SOURCE EXCERPT ->
····················

SA adopted the policy in 2000 as a framework through which the central bank estimates, and makes public, a "target" inflation rate then aims to steer actual inflation towards the target by increasing or decreasing interest rates.

"Clearly, our main method of inflation targeting, which is hiking the interest rate, has resulted in complaints from both the top end of the financial spectrum as well as the bottom end," The Sunday Independent newspaper reported Zuma as saying.

"So it stands to reason that there's some kind of "problem" there. And though I am not going to pretend that I have delved into the issue properly, it is something that I am going to get to," Zuma said.

SA's central bank has raised repo rates by a total of 400 basis points since June last year to tame rising inflation pressures.

Criticism

Critics say the main drivers of accelerating inflation are food and fuel costs largely outside the control of monetary policy.

In his first speech to delegates at a congress that saw him elected as the president of the party, ousting State President Thabo Mbeki, Zuma, who was supported by trade unions and the communist party, moved to calm fears that there would be a shift in economic policies.

····················

RECORDS SUPPLIED ->
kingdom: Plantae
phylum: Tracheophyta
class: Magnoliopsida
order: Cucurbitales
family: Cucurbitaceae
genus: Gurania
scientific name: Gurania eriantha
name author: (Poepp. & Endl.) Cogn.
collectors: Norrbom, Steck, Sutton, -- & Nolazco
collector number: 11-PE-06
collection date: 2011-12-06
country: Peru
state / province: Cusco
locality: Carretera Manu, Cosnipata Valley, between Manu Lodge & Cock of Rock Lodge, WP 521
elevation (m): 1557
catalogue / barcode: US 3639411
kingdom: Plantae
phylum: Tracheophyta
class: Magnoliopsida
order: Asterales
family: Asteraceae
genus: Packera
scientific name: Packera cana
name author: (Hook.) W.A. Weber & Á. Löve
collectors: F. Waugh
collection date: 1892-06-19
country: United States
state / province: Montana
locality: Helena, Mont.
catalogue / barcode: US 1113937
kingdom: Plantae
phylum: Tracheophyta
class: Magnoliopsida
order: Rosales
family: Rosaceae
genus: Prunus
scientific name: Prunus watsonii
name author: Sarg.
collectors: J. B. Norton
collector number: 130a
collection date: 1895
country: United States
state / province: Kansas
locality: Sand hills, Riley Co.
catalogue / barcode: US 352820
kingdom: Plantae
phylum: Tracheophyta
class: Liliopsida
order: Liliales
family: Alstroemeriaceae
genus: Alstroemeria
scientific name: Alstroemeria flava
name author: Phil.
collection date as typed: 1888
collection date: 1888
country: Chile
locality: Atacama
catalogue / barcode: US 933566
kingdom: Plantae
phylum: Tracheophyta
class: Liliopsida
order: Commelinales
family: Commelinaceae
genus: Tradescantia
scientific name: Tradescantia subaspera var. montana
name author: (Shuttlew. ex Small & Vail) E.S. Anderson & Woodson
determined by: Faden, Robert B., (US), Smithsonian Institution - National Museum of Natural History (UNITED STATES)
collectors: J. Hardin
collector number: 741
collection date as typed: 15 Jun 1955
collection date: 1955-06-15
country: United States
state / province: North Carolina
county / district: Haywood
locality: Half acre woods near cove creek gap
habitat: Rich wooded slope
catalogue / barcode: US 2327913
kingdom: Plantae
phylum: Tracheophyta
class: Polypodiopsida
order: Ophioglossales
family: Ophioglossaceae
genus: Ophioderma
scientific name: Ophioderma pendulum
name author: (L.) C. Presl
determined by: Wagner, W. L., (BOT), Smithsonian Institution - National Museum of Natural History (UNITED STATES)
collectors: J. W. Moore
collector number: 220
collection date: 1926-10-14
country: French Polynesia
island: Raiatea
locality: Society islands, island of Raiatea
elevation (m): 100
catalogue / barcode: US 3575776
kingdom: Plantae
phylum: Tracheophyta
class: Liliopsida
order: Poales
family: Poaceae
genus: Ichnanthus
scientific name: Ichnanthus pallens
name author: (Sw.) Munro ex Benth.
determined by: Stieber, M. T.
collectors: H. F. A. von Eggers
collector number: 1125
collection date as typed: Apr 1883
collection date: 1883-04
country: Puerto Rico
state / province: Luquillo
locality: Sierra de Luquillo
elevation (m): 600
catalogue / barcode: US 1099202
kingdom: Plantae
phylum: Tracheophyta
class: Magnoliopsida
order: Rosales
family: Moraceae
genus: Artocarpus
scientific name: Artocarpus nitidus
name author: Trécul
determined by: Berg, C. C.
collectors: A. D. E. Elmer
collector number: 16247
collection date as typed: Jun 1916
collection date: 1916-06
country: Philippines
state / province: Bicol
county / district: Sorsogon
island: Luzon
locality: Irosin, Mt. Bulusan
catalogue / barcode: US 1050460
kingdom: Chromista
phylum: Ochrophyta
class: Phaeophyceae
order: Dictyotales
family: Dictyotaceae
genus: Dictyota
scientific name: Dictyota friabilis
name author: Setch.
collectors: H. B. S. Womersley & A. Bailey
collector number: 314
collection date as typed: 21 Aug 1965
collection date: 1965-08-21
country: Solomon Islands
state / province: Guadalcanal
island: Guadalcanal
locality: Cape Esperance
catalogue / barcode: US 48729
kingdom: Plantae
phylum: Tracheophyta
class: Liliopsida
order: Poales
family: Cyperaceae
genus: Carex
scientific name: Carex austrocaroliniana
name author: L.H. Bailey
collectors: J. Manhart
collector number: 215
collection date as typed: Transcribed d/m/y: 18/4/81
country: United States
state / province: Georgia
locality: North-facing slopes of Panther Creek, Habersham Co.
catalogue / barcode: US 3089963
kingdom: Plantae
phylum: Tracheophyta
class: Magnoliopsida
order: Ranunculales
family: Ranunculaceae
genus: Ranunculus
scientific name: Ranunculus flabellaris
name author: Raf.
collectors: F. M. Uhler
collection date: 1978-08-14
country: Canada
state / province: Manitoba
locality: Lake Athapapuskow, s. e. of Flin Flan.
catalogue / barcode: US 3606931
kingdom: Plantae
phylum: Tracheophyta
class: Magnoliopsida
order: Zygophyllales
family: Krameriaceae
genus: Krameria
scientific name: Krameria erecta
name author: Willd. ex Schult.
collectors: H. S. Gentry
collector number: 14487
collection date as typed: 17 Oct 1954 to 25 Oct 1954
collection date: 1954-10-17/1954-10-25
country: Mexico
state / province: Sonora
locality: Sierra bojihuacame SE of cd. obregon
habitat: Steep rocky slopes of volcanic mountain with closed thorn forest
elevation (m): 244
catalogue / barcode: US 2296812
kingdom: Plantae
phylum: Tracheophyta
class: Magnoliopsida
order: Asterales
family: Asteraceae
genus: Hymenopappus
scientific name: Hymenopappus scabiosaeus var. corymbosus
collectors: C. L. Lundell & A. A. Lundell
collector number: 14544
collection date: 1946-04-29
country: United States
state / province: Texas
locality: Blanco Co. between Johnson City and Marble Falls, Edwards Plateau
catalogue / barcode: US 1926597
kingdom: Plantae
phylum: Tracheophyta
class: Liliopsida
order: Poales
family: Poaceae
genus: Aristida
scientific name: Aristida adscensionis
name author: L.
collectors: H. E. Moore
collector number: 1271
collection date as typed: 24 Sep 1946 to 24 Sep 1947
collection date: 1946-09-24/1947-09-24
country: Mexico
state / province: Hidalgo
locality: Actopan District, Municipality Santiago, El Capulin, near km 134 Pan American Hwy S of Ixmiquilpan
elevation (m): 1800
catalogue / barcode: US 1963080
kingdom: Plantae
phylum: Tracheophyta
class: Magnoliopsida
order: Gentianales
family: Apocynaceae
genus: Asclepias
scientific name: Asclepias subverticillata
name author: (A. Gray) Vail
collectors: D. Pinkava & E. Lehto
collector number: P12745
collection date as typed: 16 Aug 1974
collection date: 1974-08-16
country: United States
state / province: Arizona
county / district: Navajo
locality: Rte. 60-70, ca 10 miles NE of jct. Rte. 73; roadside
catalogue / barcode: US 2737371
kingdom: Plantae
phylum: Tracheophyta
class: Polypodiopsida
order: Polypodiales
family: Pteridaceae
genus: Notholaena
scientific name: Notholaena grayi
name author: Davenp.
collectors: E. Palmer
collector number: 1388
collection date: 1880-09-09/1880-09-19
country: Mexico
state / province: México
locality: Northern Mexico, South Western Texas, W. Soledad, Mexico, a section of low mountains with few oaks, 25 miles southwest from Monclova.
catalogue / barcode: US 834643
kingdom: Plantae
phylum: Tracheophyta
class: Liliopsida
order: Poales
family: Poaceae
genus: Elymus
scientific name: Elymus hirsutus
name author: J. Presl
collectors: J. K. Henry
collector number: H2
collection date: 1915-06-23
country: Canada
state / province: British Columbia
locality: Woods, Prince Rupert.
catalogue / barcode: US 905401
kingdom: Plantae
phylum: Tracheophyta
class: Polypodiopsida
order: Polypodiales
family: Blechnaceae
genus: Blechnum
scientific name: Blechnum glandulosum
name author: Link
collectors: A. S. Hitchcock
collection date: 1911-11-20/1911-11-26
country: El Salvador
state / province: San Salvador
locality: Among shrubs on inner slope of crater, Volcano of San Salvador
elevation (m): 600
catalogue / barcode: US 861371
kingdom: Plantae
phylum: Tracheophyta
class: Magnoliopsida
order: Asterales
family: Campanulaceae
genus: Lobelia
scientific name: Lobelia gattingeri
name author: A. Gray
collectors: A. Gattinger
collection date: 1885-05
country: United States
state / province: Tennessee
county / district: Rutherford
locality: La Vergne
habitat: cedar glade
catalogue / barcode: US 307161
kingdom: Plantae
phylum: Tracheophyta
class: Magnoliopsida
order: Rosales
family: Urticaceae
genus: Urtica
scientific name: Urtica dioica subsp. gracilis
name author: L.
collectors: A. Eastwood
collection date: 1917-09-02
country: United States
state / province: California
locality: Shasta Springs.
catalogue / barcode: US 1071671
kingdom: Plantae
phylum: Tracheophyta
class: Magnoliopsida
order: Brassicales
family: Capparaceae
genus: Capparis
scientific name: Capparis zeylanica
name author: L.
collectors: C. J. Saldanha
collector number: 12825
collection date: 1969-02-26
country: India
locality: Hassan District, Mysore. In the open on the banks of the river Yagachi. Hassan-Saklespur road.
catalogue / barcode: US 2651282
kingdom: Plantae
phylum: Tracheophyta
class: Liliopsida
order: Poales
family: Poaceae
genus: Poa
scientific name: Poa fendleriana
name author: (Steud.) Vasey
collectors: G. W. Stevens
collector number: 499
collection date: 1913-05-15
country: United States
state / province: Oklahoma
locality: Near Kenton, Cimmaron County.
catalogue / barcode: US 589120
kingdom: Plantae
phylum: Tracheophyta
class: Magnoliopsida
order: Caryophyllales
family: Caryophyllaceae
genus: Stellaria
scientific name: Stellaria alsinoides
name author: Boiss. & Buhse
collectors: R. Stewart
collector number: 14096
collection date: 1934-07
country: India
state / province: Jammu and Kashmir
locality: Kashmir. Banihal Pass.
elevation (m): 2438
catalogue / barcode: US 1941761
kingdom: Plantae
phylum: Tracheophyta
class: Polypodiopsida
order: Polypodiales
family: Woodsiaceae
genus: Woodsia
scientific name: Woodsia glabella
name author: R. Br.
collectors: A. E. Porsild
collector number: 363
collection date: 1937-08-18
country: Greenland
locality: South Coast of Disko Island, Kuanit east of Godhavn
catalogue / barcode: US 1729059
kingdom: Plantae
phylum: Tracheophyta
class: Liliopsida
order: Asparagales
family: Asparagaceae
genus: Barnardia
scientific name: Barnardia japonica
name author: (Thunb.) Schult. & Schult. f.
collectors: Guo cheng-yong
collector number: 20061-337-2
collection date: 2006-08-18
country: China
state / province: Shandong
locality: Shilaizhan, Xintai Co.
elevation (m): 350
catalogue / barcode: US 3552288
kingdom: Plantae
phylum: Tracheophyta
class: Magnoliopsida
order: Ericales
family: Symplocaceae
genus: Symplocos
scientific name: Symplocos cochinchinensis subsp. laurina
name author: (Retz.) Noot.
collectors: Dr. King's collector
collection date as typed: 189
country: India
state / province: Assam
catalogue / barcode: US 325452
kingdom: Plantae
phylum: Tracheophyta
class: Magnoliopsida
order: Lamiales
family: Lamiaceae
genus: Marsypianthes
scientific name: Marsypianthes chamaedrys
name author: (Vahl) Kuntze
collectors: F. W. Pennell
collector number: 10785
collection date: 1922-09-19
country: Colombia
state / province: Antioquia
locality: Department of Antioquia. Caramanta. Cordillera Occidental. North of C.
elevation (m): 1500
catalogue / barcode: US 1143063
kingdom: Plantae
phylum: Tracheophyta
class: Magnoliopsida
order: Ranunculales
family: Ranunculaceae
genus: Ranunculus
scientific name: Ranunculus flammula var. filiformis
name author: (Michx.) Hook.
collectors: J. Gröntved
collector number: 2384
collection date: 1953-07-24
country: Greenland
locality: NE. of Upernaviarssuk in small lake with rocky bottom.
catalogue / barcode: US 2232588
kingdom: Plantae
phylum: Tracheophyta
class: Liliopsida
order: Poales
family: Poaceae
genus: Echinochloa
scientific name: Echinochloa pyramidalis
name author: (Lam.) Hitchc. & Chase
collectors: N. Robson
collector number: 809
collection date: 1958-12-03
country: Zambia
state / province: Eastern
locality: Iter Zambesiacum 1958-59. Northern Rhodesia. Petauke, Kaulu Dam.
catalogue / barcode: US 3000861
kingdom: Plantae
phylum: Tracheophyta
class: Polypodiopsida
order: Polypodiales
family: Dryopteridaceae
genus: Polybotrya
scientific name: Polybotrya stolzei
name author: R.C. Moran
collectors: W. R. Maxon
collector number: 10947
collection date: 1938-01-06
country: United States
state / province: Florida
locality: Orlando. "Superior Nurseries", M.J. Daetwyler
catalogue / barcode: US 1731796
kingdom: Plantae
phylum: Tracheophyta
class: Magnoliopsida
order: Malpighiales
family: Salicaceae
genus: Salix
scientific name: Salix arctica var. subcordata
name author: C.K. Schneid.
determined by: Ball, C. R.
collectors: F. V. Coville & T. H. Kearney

····················

STATED GOAL A -> Copy word for word the part of the excerpt on inflation targeting that opens with the words "In his first" and closes with "in economic policies.".
STATED GOAL B -> Repeat word for word the part of the listing that opens with the line containing "scientific name: Carex austrocaroliniana" and closes with the line containing "elevation (m): 244", including both of those lines.
The excerpt on inflation targeting has no connection to the listing.

EXPECTED ANSWER A ->
In his first speech to delegates at a congress that saw him elected as the president of the party, ousting State President Thabo Mbeki, Zuma, who was supported by trade unions and the communist party, moved to calm fears that there would be a shift in economic policies.

EXPECTED ANSWER B ->
scientific name: Carex austrocaroliniana
name author: L.H. Bailey
collectors: J. Manhart
collector number: 215
collection date as typed: Transcribed d/m/y: 18/4/81
country: United States
state / province: Georgia
locality: North-facing slopes of Panther Creek, Habersham Co.
catalogue / barcode: US 3089963
kingdom: Plantae
phylum: Tracheophyta
class: Magnoliopsida
order: Ranunculales
family: Ranunculaceae
genus: Ranunculus
scientific name: Ranunculus flabellaris
name author: Raf.
collectors: F. M. Uhler
collection date: 1978-08-14
country: Canada
state / province: Manitoba
locality: Lake Athapapuskow, s. e. of Flin Flan.
catalogue / barcode: US 3606931
kingdom: Plantae
phylum: Tracheophyta
class: Magnoliopsida
order: Zygophyllales
family: Krameriaceae
genus: Krameria
scientific name: Krameria erecta
name author: Willd. ex Schult.
collectors: H. S. Gentry
collector number: 14487
collection date as typed: 17 Oct 1954 to 25 Oct 1954
collection date: 1954-10-17/1954-10-25
country: Mexico
state / province: Sonora
locality: Sierra bojihuacame SE of cd. obregon
habitat: Steep rocky slopes of volcanic mountain with closed thorn forest
elevation (m): 244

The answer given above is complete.